研究テーマ
一人ひとりを生かし、確かな学力を保障する授業の研究
教育を取りまく状況は、大きな変革の時代にある。それは新しい学力観として、あるいは、学校週5日制・生涯教育・教育の国際化として、新しい視点に立った教育の創造と学校づくりを求めている。
それは、学校・家庭・地域とが強く結び合って、子どもたちの育ちを見守り、地域とともに歩み、育つ学校として、その内実を豊かにしていくことである。そして、すべての子どもに生きる力を保障できる教育を創造することである。そのためには、子どもたちが多様な学びのスタイルを獲得し、自分の可能性を追求しながら、自らの進路を見据えることができる教育内容を生み出していくことが必要である。
研究主題の中の「確かな学力」とは、注入された知識ではなく、生きて働く知識である。このような知識は「深い思考力や判断力に支えられ、問題解決に生かされ、新しい考えを創造する役割を果たすような知識」といえる。また、「確かな学力を保障する」ことは、とりもなおさず「生きる力」を育て、伸ばすことに他ならない。このような視点から研究主題を分析し、重点をおいて取り組むことがらや、取り組みの方向を明らかにした。これらが、相互に関わり合い、子どもたちに確かな学力を保障し、生きる力を育てる取り組みとなると考えている。
子どもたちにとって生きる力とは何かを考えたとき、それは問題にであったとき、その問題解決に向かって、各教科で身につけた基礎的・基本的な力を総合的に活用したり、作用させながら、問題を解決していく力であるといえる。このように考えると、子どもたちに学力を保障して行く上での最初の課題は、「基礎・基本をしっかり身につけさせること」であるといえる。

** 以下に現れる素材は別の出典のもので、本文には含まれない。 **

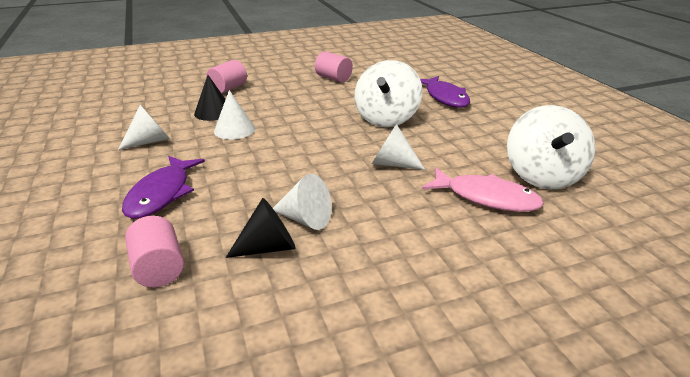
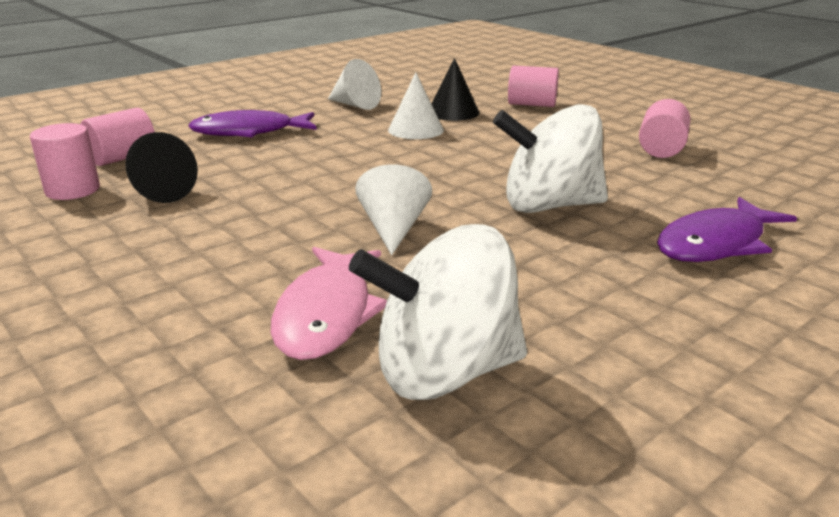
camera: 70 degrees right, 5 degrees down
(222, 300) = (72, 190): none -> pink cylinder
(305, 219) = (221, 199): white cone -> none

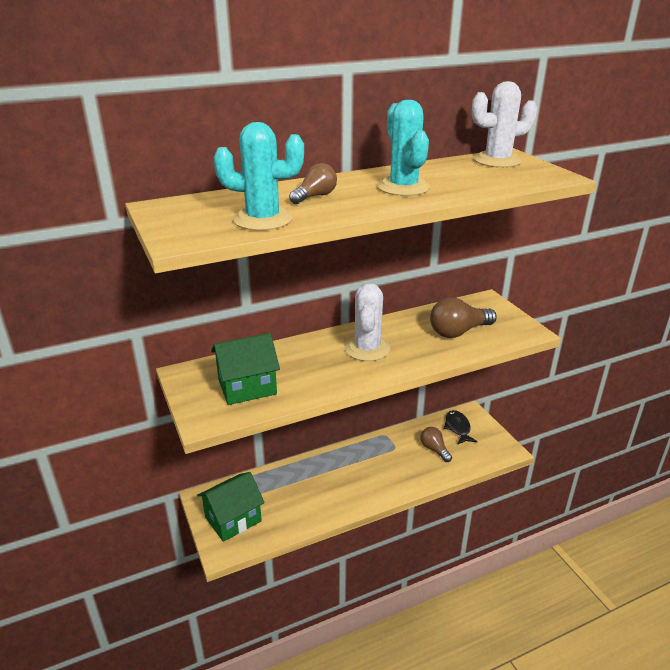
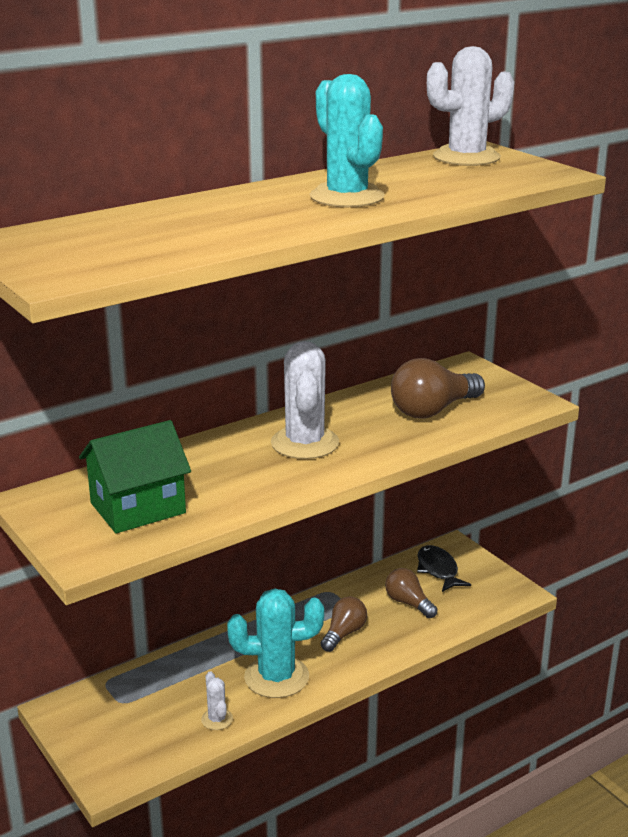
camera: 10 degrees left, 5 degrees down
(233, 519) = (116, 733): green house -> none
(263, 219) = (164, 246): turquoise cactus -> turquoise cactus (276, 677)
(297, 517) = (217, 719): none -> white cactus
(315, 196) = (226, 214): brown light bulb -> brown light bulb (344, 633)

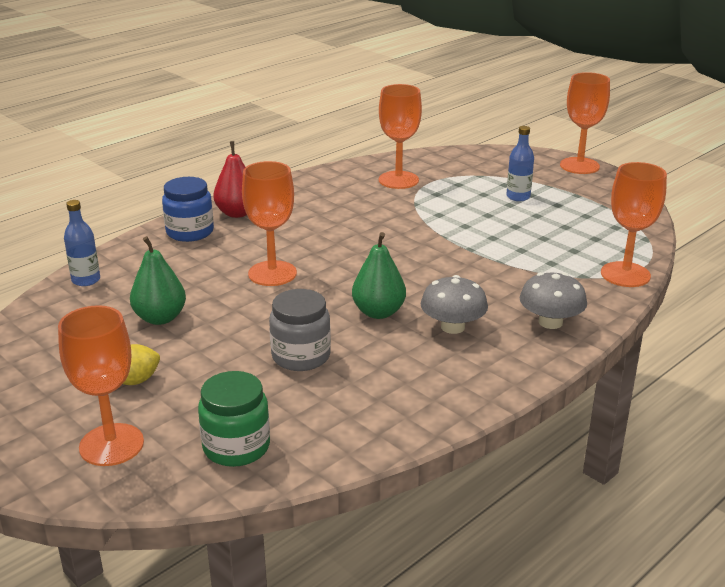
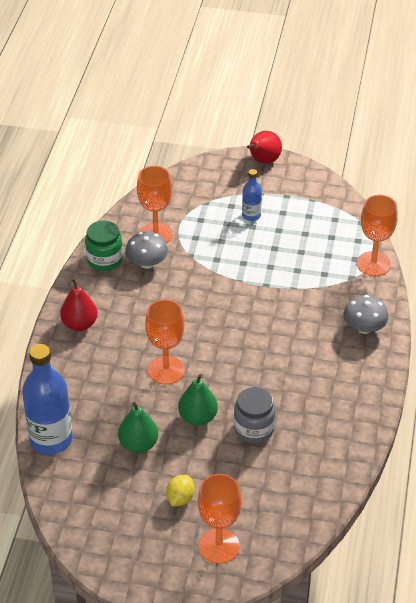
camera: 35 degrees left, 15 degrees up
(86, 280) = (51, 439): blue bottle -> blue bottle, size x1.96
(190, 232) = (68, 359): blue jar -> none
(236, 447) = (285, 509): green jar -> green jar (104, 259)
(378, 312) = (263, 370): green pear -> green pear (198, 417)
(452, 327) = (315, 360): grey mushroom -> grey mushroom (147, 263)
(579, 166) = (263, 161): orange goblet -> red pear

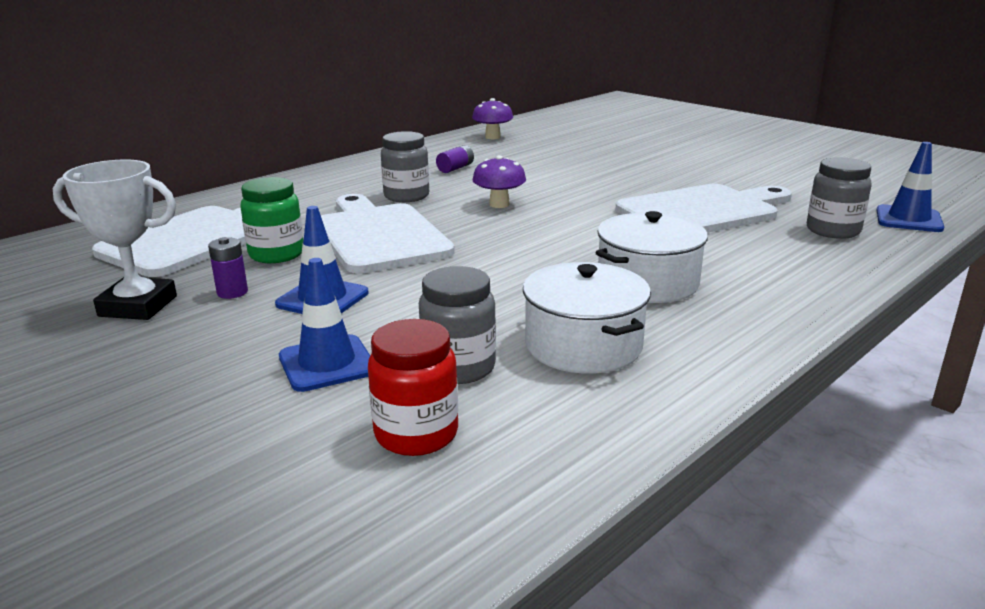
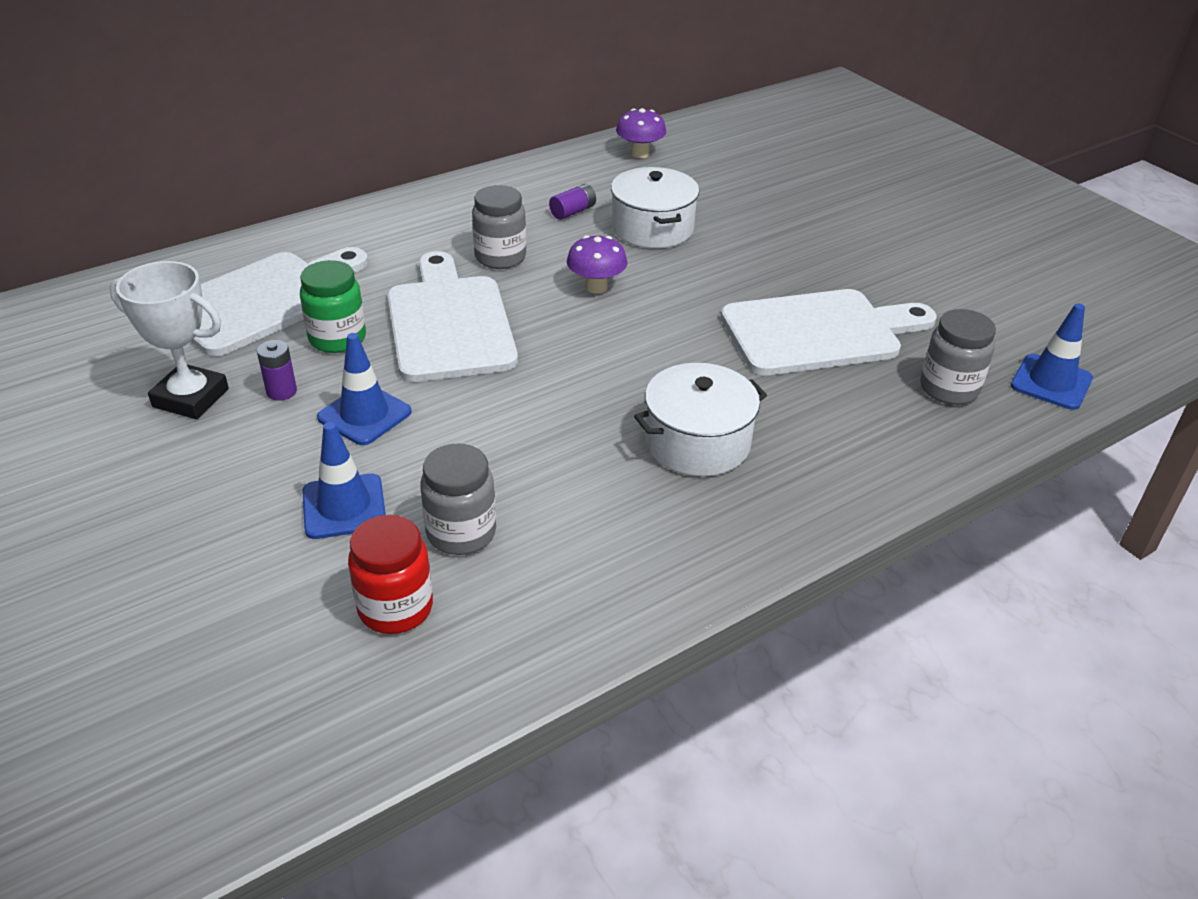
camera: 10 degrees right, 15 degrees up
(583, 345) = (590, 523): white pot -> white pot (652, 228)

そこで、授業においては、関わり合いながら学習する力を活用して、基礎的・基本的な内容の確実な定着をはかる。そして、授業で身につけた知識や思考力、判断力、表現力を総合的に活用する能力を育てるために、学習したことを「活用する場」や「表現する場」を意図的に設ける。そうすることで、学習したことが生きて働く力になると考える。
また、このような活用する能力の育成は、子どもたち自身が自分の生活を見つめることのできる力となったり、生活に働きかける力にまで高められるといえる。